Bathgate is back in the game now, finally releasing that EP and touring again.
“I think the perspectives that I got from that hiatus are responsible for the sort of
outpouring of art that I’ve experienced since then, and sort of reenergized my love for
performing. I think it was necessary, and I think that quality of art that is coming fourth now is directly related to that break,” Bathgate said.
This album is inspired by both memories and by nature. One of the tracks is called Red Arrow Highway, inspired by a drive Bathgate had on that scenic drive near southern Lake Michigan’s shore.
“I was driving with someone who I cared about deeply -- who was asleep and there had been a terrible ice storm and all the trees had a translucent shell as they get in ice storms, and it was spectacular. It was like driving through this amazing forest of sort of jeweled oaks and birches and things like that. And I was just really struck in that moment, both by the external situation, the beauty of the landscape, and by this other feeling that I was experiencing in the car,” Bathgate said.
The single off the EP is called Calvary. Like most of Bathgate’s music, the lyrics are cryptic and descriptive.
Here's the chorus:
"Ain't it good to be alive/ with the wound still in your side?"
As Bathgate explains, “[Calvary], is kind of a little bit of a riddle.
The chorus is meant to be both earnest and cynical, and I wanted a sense of triumph from that opening line. ['Ain’t it good to be alive?'] I think the order is really important. To follow that with, ‘the wound still in your side’, it suggests something that has been overcome. It’s joyous and triumphant, but without that second line, it is not quite without struggle.”
And that kind of represents Bathgate’s approach to the EP itself.

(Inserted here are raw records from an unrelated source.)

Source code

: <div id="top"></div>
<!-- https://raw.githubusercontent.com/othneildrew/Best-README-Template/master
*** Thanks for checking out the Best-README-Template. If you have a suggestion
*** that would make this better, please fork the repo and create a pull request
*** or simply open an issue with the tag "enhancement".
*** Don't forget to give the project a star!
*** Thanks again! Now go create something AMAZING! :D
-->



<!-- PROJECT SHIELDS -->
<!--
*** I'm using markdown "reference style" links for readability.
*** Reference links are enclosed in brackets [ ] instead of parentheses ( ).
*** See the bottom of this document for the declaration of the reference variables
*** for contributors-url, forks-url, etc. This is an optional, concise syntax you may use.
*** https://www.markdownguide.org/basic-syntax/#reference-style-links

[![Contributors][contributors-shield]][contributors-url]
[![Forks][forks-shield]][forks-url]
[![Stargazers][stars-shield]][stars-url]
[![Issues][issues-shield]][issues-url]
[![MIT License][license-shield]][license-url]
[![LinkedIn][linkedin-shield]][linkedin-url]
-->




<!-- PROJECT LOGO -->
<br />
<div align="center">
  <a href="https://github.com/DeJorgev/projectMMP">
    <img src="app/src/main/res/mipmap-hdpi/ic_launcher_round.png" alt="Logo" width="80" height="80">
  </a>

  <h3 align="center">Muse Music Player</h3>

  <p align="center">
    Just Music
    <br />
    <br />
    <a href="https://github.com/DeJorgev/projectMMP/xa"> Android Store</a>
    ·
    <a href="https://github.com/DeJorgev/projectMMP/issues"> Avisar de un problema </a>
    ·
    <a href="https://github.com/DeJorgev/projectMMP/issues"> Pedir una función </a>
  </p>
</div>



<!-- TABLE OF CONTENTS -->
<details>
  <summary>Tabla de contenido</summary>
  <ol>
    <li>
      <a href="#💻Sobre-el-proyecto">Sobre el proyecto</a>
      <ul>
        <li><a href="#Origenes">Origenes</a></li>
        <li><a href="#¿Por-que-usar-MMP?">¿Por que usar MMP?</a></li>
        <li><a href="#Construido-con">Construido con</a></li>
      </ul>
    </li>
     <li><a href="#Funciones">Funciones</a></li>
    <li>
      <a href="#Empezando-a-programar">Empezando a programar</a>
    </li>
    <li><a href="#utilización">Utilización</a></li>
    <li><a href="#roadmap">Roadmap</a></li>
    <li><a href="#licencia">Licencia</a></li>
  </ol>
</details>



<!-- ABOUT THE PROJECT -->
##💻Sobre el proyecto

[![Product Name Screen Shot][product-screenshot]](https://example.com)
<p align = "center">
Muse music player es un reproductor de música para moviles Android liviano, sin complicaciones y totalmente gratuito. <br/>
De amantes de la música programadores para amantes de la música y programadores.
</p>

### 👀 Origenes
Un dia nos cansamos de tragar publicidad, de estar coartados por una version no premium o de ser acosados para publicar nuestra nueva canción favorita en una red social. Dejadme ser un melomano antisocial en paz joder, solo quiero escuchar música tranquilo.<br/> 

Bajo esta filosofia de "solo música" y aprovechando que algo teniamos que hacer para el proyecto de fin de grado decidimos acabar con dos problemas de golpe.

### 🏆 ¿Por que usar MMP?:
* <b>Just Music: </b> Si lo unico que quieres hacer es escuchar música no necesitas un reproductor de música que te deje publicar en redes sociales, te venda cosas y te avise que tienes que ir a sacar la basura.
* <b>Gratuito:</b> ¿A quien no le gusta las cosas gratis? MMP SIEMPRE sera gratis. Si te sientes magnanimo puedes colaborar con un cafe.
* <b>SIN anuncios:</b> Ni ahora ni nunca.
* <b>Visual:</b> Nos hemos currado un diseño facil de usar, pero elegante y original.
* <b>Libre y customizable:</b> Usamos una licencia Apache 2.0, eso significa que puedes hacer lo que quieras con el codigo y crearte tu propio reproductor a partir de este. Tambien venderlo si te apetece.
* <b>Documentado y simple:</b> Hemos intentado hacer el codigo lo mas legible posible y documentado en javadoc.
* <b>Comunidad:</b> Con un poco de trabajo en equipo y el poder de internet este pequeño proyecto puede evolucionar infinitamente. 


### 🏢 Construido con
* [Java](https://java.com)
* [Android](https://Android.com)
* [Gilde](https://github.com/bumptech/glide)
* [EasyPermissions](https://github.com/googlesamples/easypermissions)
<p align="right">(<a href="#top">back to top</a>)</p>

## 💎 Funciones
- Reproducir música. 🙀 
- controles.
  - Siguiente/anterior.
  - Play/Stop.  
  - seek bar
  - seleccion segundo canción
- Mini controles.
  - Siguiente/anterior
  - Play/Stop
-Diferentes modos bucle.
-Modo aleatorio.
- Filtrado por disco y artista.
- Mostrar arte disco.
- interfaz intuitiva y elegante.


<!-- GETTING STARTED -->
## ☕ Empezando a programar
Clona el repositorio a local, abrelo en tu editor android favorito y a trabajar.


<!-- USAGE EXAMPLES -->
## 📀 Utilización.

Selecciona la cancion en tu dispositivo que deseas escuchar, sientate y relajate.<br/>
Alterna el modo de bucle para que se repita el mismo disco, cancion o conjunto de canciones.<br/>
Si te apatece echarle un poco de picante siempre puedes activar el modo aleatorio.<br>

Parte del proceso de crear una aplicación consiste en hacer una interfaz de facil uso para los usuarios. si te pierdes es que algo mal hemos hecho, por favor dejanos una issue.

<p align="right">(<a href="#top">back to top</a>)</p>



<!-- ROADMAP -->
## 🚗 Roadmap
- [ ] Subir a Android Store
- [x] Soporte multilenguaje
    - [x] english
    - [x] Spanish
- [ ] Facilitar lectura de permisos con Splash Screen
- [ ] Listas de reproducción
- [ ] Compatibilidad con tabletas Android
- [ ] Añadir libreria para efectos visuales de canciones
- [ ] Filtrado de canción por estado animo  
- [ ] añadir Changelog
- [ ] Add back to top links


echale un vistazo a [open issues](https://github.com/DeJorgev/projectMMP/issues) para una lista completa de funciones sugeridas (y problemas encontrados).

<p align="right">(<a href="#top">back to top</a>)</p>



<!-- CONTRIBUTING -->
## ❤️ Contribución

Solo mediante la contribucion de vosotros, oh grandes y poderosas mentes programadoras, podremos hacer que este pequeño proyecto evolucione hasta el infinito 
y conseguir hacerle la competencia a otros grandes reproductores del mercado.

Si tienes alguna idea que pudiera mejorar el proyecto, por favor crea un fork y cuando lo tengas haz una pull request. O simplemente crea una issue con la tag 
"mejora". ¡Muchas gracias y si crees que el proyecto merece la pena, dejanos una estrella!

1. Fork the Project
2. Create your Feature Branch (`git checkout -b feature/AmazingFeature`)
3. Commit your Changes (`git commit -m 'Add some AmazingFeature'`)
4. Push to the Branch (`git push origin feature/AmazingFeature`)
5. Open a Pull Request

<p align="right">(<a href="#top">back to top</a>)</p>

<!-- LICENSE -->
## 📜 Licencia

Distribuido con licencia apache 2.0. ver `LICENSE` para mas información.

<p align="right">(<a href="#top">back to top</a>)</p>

"Old Factory, more than any other album, is the most poignant artifact of my life to this point in time."
“Old Factory, more than any other album, is the most poignant artifact of my life to this point in time. Because it marks this huge shift in my ideology in the way that I thought about music, and the way that I thought about performing, or about music persona. And coming back to it, I learned more in that period of time than I ever have in my entire life. It is a huge punctuation on this long winding journey of lessons. It sums up all those experiences in five tracks,” Bathgate said.
After more than four years of being tucked away. Chris Bathgate’s EP, Old Factory has been reawakened and is being released today.